SpaceX Negotiates to Acquire Cursor for Sixty Billion Ahead of Its IPO

Published on April 23, 2026 | Translated from Spanish

SpaceX has put a $60 billion offer on the table to acquire Cursor, an automated programming platform based on artificial intelligence. If the deal does not go through, it will pay a $10 billion fee. This move comes as the company's initial public offering approaches and aims to strengthen xAI's tools against competitors like Anthropic and OpenAI.

Two Falcon 9 rockets launch into a digital sky, where a Cursor logo shines alongside those of SpaceX and xAI, with $60 billion bills floating.

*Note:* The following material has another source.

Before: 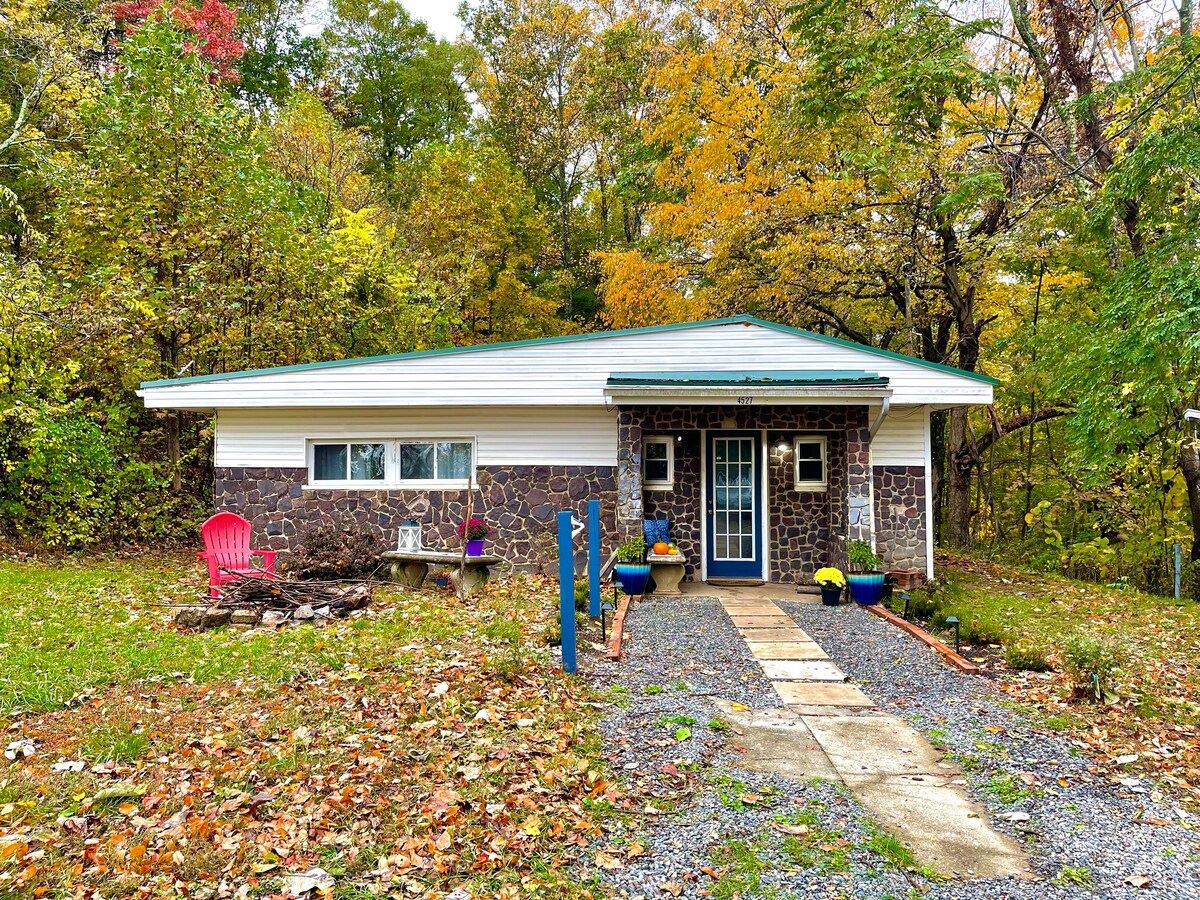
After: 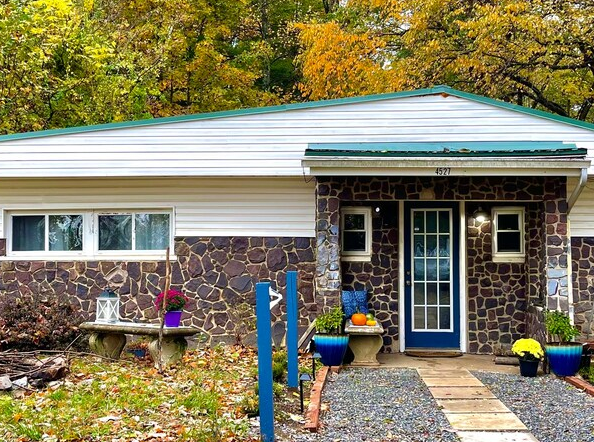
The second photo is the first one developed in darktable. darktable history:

Cursor as a Key Piece in the AI Race for Coding 🤖

Cursor has positioned itself as a code editing tool that integrates language models to suggest and complete lines automatically. Its acquisition would allow xAI to incorporate large-scale software generation capabilities, competing directly with assistants like GitHub Copilot. Integration with SpaceX's systems could optimize development processes in simulations and flight control, although the price reflects more of a strategic bet than a current technical value.

Elon Buys Himself a $60 Billion Toy to Avoid Boredom 😅

Because of course, when you have a rocket company, a money-losing social network, and an AI that promises to save the world, the only thing missing is a luxury code editor. 60 billion for a tool he'll probably use to write tweets faster. If the purchase fails, at least he saves $10 billion on therapy to justify the whim.